DOMINGO 17. TIEMPO ORDINARIO. CICLO B

LA MEDICINA DE LA INMORTALIDAD (Jn 6, 1-5)

Dividiré esta homilía en tres partes:

  • El pan de la vida
  • El fármaco de la inmortalidad
  • ¡Misterio de la fe!

El pan de la vida

Fue la solución posible y y más digna. Jesús hizo de “lo poco” alimento para “todos”. Convirtió el pan de esta tierra, que pronto se endurece y se vuelve inservible en “pan de la vida”, en “el pan nuestro de cada día” que el Padre concede a sus hijos e hijas y que lleva el sello -la marca- del cielo.

Tanto en la multiplicación de los panes, como en la última Cena -¡dos relatos que nos hablan de lo mismo!- Jesús se sirve del pan de la tierra, del pan elaborado por las manos del ser humano. El pan es “transustanciado” (¡así lo ha expresado nuestra madre iglesia en su tradición!), se convierte en una realidad trascendente. Lo que tiene límites, se vuelve ilimitado; aquello que está localizado, se vuelve capaz de omni-presencia, lo que sólo alimenta el cuerpo es capaz de producir una revolución vital, es decir, “la resurrección de los muertos”. 

Fármaco de inmortalidad

San Ignacio de Antioquía llamó al pan eucarístico “fármaco o medicina de la inmortalidad”. Muchos han buscado la pócima de la eterna juventud. El hecho es que nuestro cuerpo se deteriora, enferma, envejece y muere. “Los sueños, sueños son”. ¿Será el pan de la vida, el pan eucarístico, un sueño? ¿Será un signo simplemente de un deseo irrealizable de inmortalidad? ¿Hablaría Ignacio de Antioquía simplemente en clave poética?

La medicina de la inmortalidad, que recibimos cuando comulgamos, produce efecto a la larga. Es una medicina que transformará nuestras muertes en resurrección, la separación en misteriosa de comunión. Si tocando sólo la orla del manto de Jesús la hemorroísa quedó curada, ¿qué no podrá sucedernos si comulgamos el mismo cuerpo del Señor?

¡Misterio de la fe!

Aquella masa anónima de gente a la que Jesús alimentó era “ovejas sin pastor” que recibió el pan, tocado por la mano de Dios y de Jesús. Este pan reanimó sus sueños: desearon hacer a Jesús su Rey y Pastor definitivo; se sintieron con Él pueblo de Dios.

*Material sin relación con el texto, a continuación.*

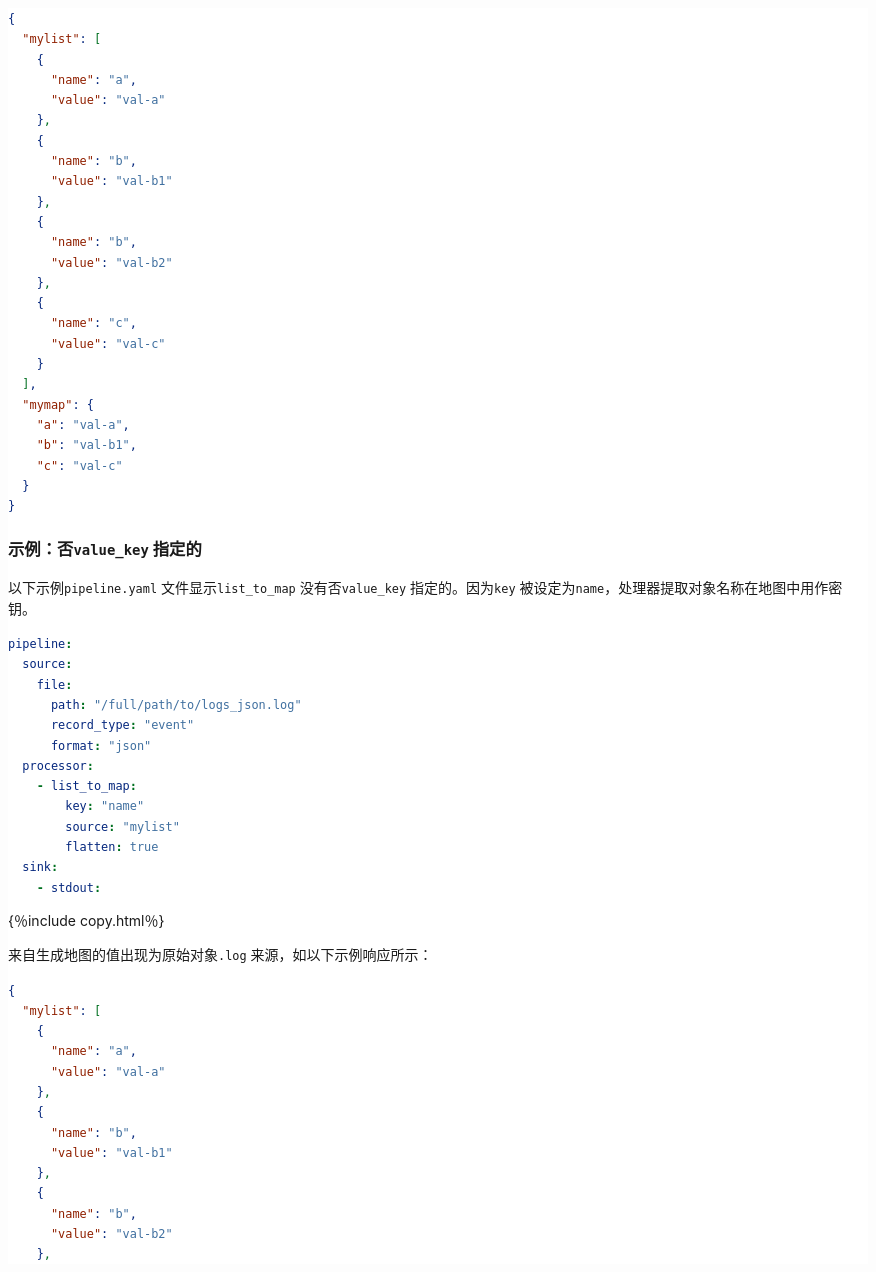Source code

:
 ```json
{
  "mylist": [
    {
      "name": "a",
      "value": "val-a"
    },
    {
      "name": "b",
      "value": "val-b1"
    },
    {
      "name": "b",
      "value": "val-b2"
    },
    {
      "name": "c",
      "value": "val-c"
    }
  ],
  "mymap": {
    "a": "val-a",
    "b": "val-b1",
    "c": "val-c"
  }
}
```

### 示例：否`value_key` 指定的

以下示例`pipeline.yaml` 文件显示`list_to_map` 没有否`value_key` 指定的。因为`key` 被设定为`name`，处理器提取对象名称在地图中用作密钥。

```yaml
pipeline:
  source:
    file:
      path: "/full/path/to/logs_json.log"
      record_type: "event"
      format: "json"
  processor:
    - list_to_map:
        key: "name"
        source: "mylist"
        flatten: true
  sink:
    - stdout:
```
{％include copy.html％}

来自生成地图的值出现为原始对象`.log` 来源，如以下示例响应所示：

```json
{
  "mylist": [
    {
      "name": "a",
      "value": "val-a"
    },
    {
      "name": "b",
      "value": "val-b1"
    },
    {
      "name": "b",
      "value": "val-b2"
    },
```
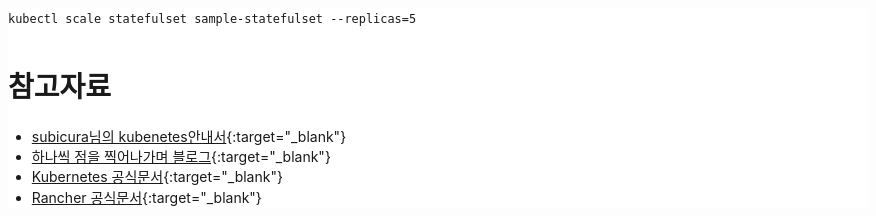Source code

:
 ```
kubectl scale statefulset sample-statefulset --replicas=5
```

# 참고자료
- [subicura님의 kubenetes안내서](https://subicura.com/2019/05/19/kubernetes-basic-1.html){:target="_blank"}
- [하나씩 점을 찍어나가며 블로그](https://dailyheumsi.tistory.com/208#7.-configmap){:target="_blank"}
- [Kubernetes 공식문서](https://kubernetes.io/docs/reference/kubernetes-api/){:target="_blank"}
- [Rancher 공식문서](https://rancher.com/docs/rancher/v2.5/en/k8s-in-rancher/){:target="_blank"}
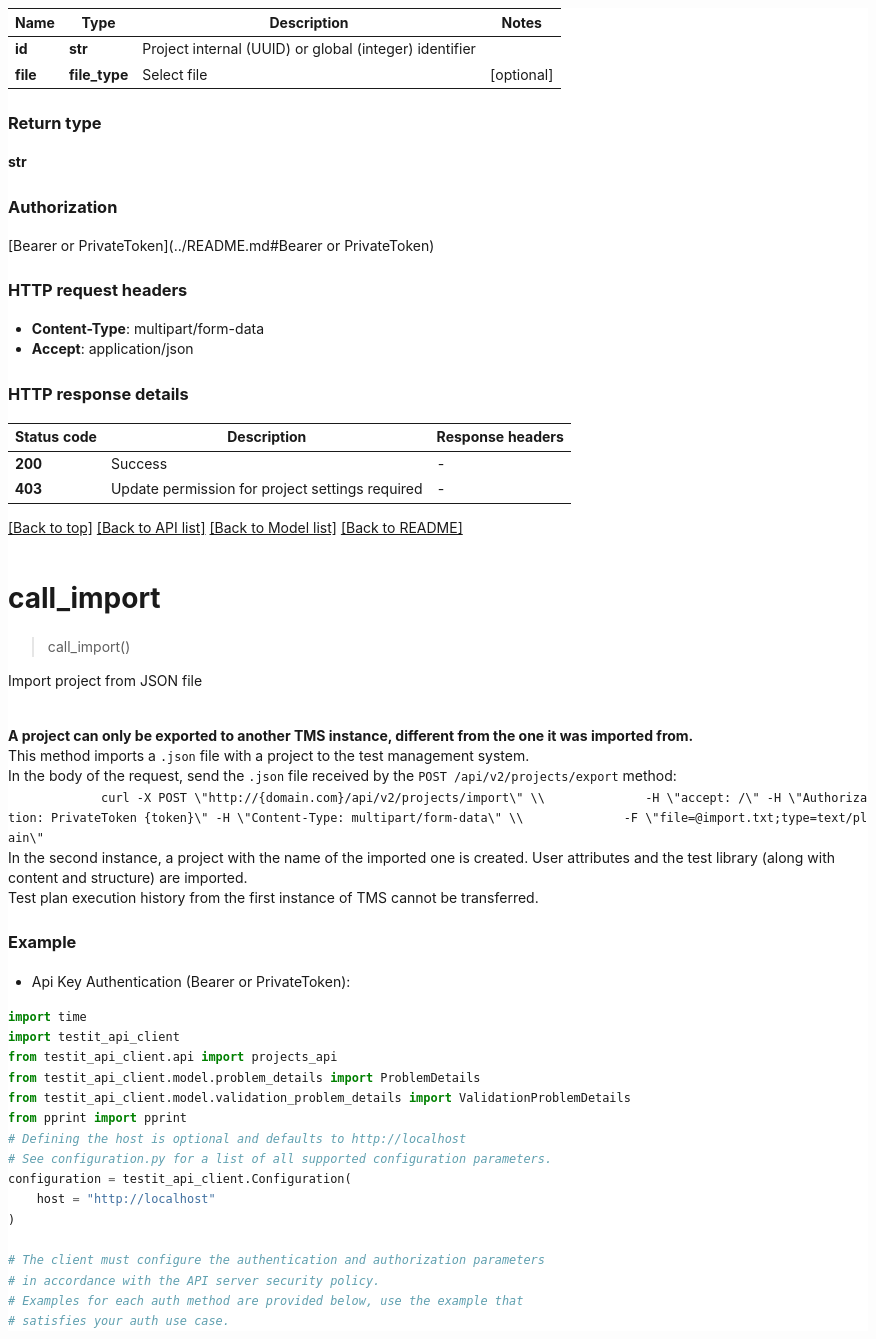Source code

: Name | Type | Description  | Notes
------------- | ------------- | ------------- | -------------
 **id** | **str**| Project internal (UUID) or global (integer) identifier |
 **file** | **file_type**| Select file | [optional]

### Return type

**str**

### Authorization

[Bearer or PrivateToken](../README.md#Bearer or PrivateToken)

### HTTP request headers

 - **Content-Type**: multipart/form-data
 - **Accept**: application/json


### HTTP response details

| Status code | Description | Response headers |
|-------------|-------------|------------------|
**200** | Success |  -  |
**403** | Update permission for project settings required |  -  |

[[Back to top]](#) [[Back to API list]](../README.md#documentation-for-api-endpoints) [[Back to Model list]](../README.md#documentation-for-models) [[Back to README]](../README.md)

# **call_import**
> call_import()

Import project from JSON file

<br>    <b>A project can only be exported to another TMS instance, different from the one it was imported from.</b>    <br>This method imports a `.json` file with a project to the test management system.  <br>In the body of the request, send the `.json` file received by the `POST /api/v2/projects/export` method:  <br>    ```              curl -X POST \"http://{domain.com}/api/v2/projects/import\" \\              -H \"accept: /\" -H \"Authorization: PrivateToken {token}\" -H \"Content-Type: multipart/form-data\" \\              -F \"file=@import.txt;type=text/plain\"              ```    <br>              In the second instance, a project with the name of the imported one is created.              User attributes and the test library (along with content and structure) are imported.                <br>Test plan execution history from the first instance of TMS cannot be transferred.

### Example

* Api Key Authentication (Bearer or PrivateToken):

```python
import time
import testit_api_client
from testit_api_client.api import projects_api
from testit_api_client.model.problem_details import ProblemDetails
from testit_api_client.model.validation_problem_details import ValidationProblemDetails
from pprint import pprint
# Defining the host is optional and defaults to http://localhost
# See configuration.py for a list of all supported configuration parameters.
configuration = testit_api_client.Configuration(
    host = "http://localhost"
)

# The client must configure the authentication and authorization parameters
# in accordance with the API server security policy.
# Examples for each auth method are provided below, use the example that
# satisfies your auth use case.

```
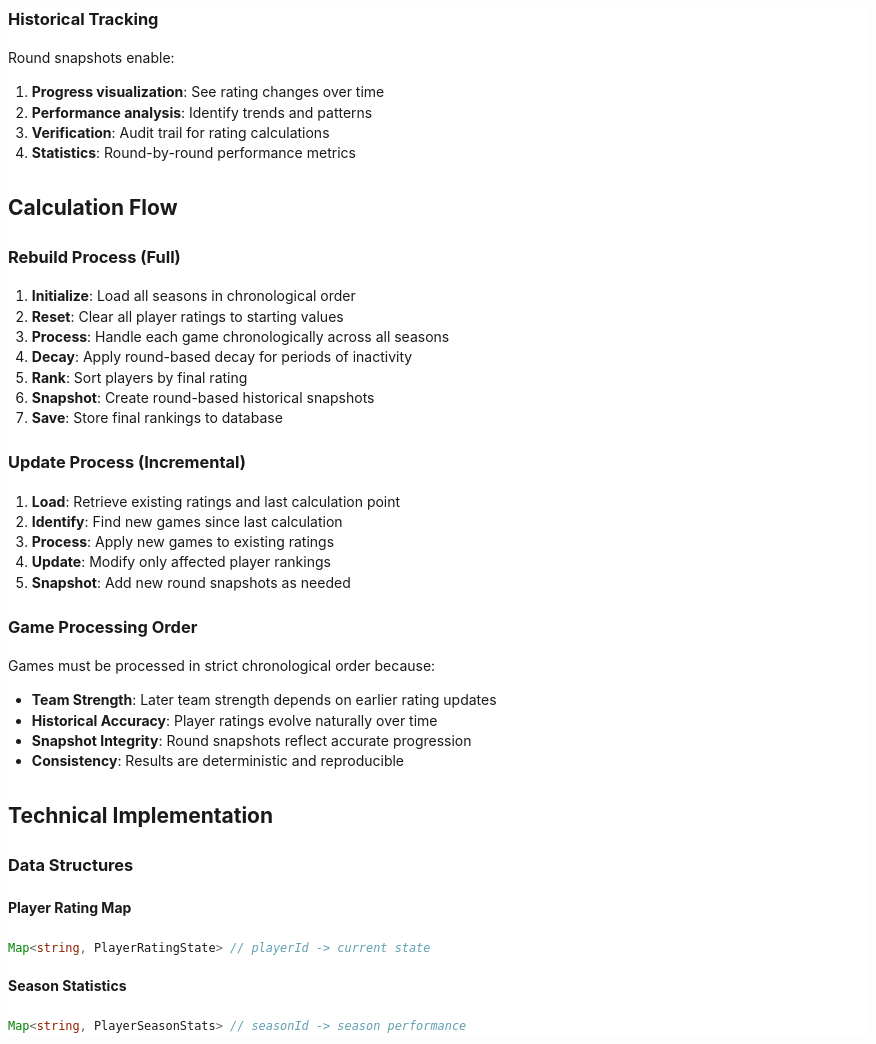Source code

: ### Historical Tracking

Round snapshots enable:

1. **Progress visualization**: See rating changes over time
2. **Performance analysis**: Identify trends and patterns
3. **Verification**: Audit trail for rating calculations
4. **Statistics**: Round-by-round performance metrics

## Calculation Flow

### Rebuild Process (Full)

1. **Initialize**: Load all seasons in chronological order
2. **Reset**: Clear all player ratings to starting values
3. **Process**: Handle each game chronologically across all seasons
4. **Decay**: Apply round-based decay for periods of inactivity
5. **Rank**: Sort players by final rating
6. **Snapshot**: Create round-based historical snapshots
7. **Save**: Store final rankings to database

### Update Process (Incremental)

1. **Load**: Retrieve existing ratings and last calculation point
2. **Identify**: Find new games since last calculation
3. **Process**: Apply new games to existing ratings
4. **Update**: Modify only affected player rankings
5. **Snapshot**: Add new round snapshots as needed

### Game Processing Order

Games must be processed in strict chronological order because:

- **Team Strength**: Later team strength depends on earlier rating updates
- **Historical Accuracy**: Player ratings evolve naturally over time
- **Snapshot Integrity**: Round snapshots reflect accurate progression
- **Consistency**: Results are deterministic and reproducible

## Technical Implementation

### Data Structures

#### Player Rating Map

```typescript
Map<string, PlayerRatingState> // playerId -> current state
```

#### Season Statistics

```typescript
Map<string, PlayerSeasonStats> // seasonId -> season performance
```
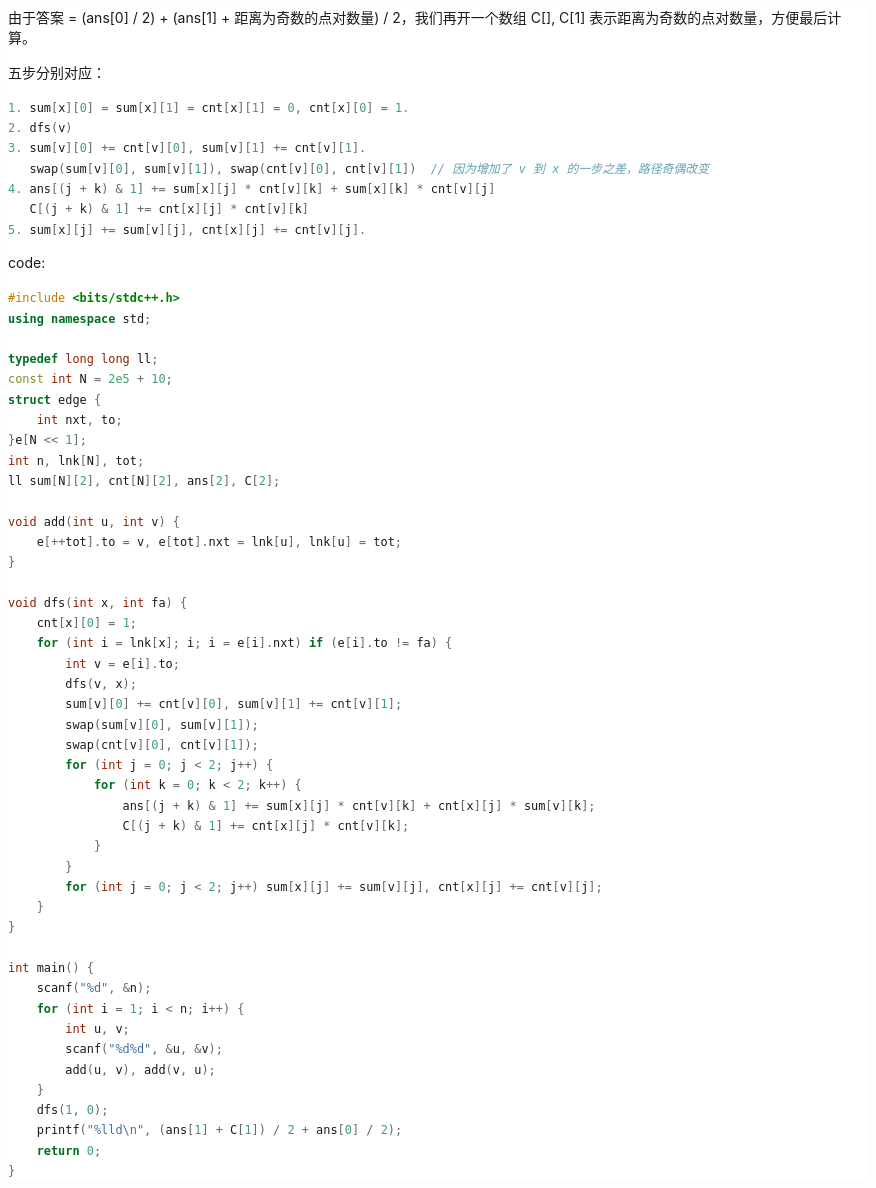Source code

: 由于答案 = (ans[0] / 2) + (ans[1] + 距离为奇数的点对数量) / 2，我们再开一个数组 C[], C[1] 表示距离为奇数的点对数量，方便最后计算。

五步分别对应：
``` c++
1. sum[x][0] = sum[x][1] = cnt[x][1] = 0, cnt[x][0] = 1.
2. dfs(v)
3. sum[v][0] += cnt[v][0], sum[v][1] += cnt[v][1].
   swap(sum[v][0], sum[v][1]), swap(cnt[v][0], cnt[v][1])  // 因为增加了 v 到 x 的一步之差，路径奇偶改变
4. ans[(j + k) & 1] += sum[x][j] * cnt[v][k] + sum[x][k] * cnt[v][j]
   C[(j + k) & 1] += cnt[x][j] * cnt[v][k]
5. sum[x][j] += sum[v][j], cnt[x][j] += cnt[v][j].
```

code:
``` c++
#include <bits/stdc++.h>
using namespace std;

typedef long long ll;
const int N = 2e5 + 10;
struct edge {
    int nxt, to;
}e[N << 1];
int n, lnk[N], tot;
ll sum[N][2], cnt[N][2], ans[2], C[2];

void add(int u, int v) {
    e[++tot].to = v, e[tot].nxt = lnk[u], lnk[u] = tot;
}

void dfs(int x, int fa) {
    cnt[x][0] = 1;
    for (int i = lnk[x]; i; i = e[i].nxt) if (e[i].to != fa) {
        int v = e[i].to;
        dfs(v, x);
        sum[v][0] += cnt[v][0], sum[v][1] += cnt[v][1];
        swap(sum[v][0], sum[v][1]);
        swap(cnt[v][0], cnt[v][1]);
        for (int j = 0; j < 2; j++) {
            for (int k = 0; k < 2; k++) {
                ans[(j + k) & 1] += sum[x][j] * cnt[v][k] + cnt[x][j] * sum[v][k];
                C[(j + k) & 1] += cnt[x][j] * cnt[v][k];
            }
        }
        for (int j = 0; j < 2; j++) sum[x][j] += sum[v][j], cnt[x][j] += cnt[v][j];
    }
}

int main() {
    scanf("%d", &n);
    for (int i = 1; i < n; i++) {
        int u, v;
        scanf("%d%d", &u, &v);
        add(u, v), add(v, u);
    }
    dfs(1, 0);
    printf("%lld\n", (ans[1] + C[1]) / 2 + ans[0] / 2);
    return 0;
}
```
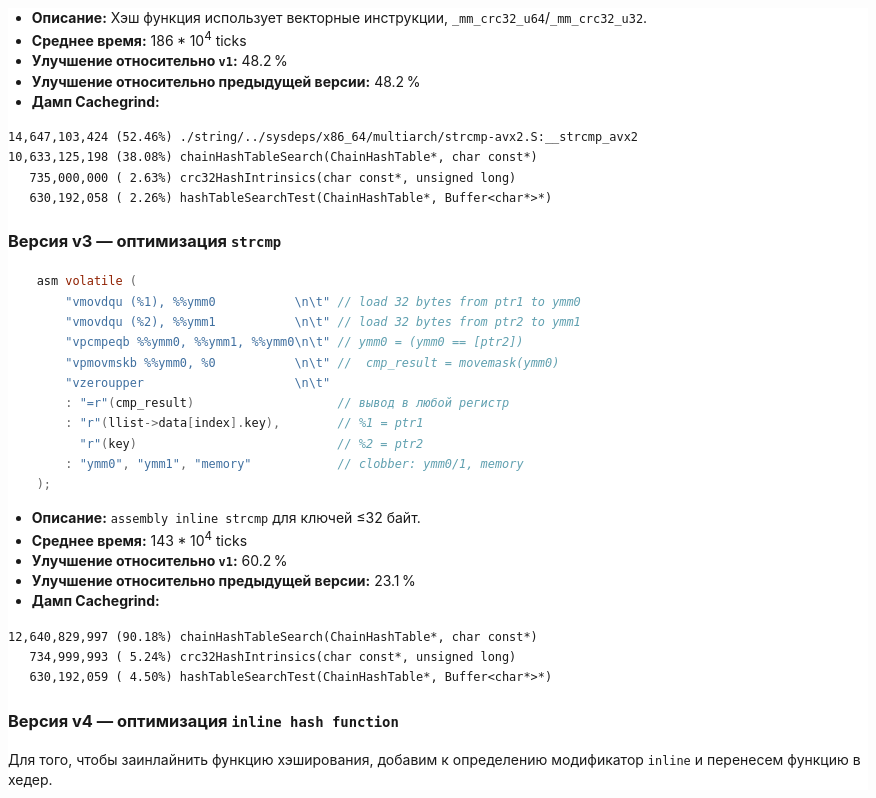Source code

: * **Описание:** Хэш функция использует векторные инструкции, `_mm_crc32_u64`/`_mm_crc32_u32`.
* **Среднее время:** $186 * 10^4$ ticks
* **Улучшение относительно `v1`:** 48.2 %
* **Улучшение относительно предыдущей версии:** 48.2 %
* **Дамп Cachegrind:**

```
14,647,103,424 (52.46%) ./string/../sysdeps/x86_64/multiarch/strcmp-avx2.S:__strcmp_avx2
10,633,125,198 (38.08%) chainHashTableSearch(ChainHashTable*, char const*)
   735,000,000 ( 2.63%) crc32HashIntrinsics(char const*, unsigned long)
   630,192,058 ( 2.26%) hashTableSearchTest(ChainHashTable*, Buffer<char*>*)
```

### Версия v3 — оптимизация `strcmp`

```c
    asm volatile (
        "vmovdqu (%1), %%ymm0           \n\t" // load 32 bytes from ptr1 to ymm0
        "vmovdqu (%2), %%ymm1           \n\t" // load 32 bytes from ptr2 to ymm1
        "vpcmpeqb %%ymm0, %%ymm1, %%ymm0\n\t" // ymm0 = (ymm0 == [ptr2])
        "vpmovmskb %%ymm0, %0           \n\t" //  cmp_result = movemask(ymm0)
        "vzeroupper                     \n\t"
        : "=r"(cmp_result)                    // вывод в любой регистр
        : "r"(llist->data[index].key),        // %1 = ptr1
          "r"(key)                            // %2 = ptr2
        : "ymm0", "ymm1", "memory"            // clobber: ymm0/1, memory
    );
```

* **Описание:** `assembly inline strcmp` для ключей ≤32 байт.
* **Среднее время:** $143 * 10^4$ ticks
* **Улучшение относительно `v1`:** 60.2 %
* **Улучшение относительно предыдущей версии:** 23.1 %
* **Дамп Cachegrind:**

```
12,640,829,997 (90.18%) chainHashTableSearch(ChainHashTable*, char const*)
   734,999,993 ( 5.24%) crc32HashIntrinsics(char const*, unsigned long)
   630,192,059 ( 4.50%) hashTableSearchTest(ChainHashTable*, Buffer<char*>*)
```

### Версия v4 — оптимизация `inline hash function`

Для того, чтобы заинлайнить функцию хэширования, добавим к определению модификатор `inline` и перенесем функцию в хедер.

Y ¿cuál es nuestra reacción al comulgar? Comulgar por rutina, sin ansia y sin hambre, desactiva el Misterio y el Milagro. Sin embargo, la Iglesia nos propone asumir la actitud del Centurión romano y nos invita a decir: “¡Señor, yo no soy digno de que entres en mi casa… pero dí una sola palabra y mi alma quedará sana! ¡Acontecerá el Milagro! 

Conclusión

En los próximos domingos la Iglesia nos ofrecerá una larga catequesis eucarística de Jesús. No basta comulgar. Es necesario descubrir el Misterio que cada Eucaristía encierra.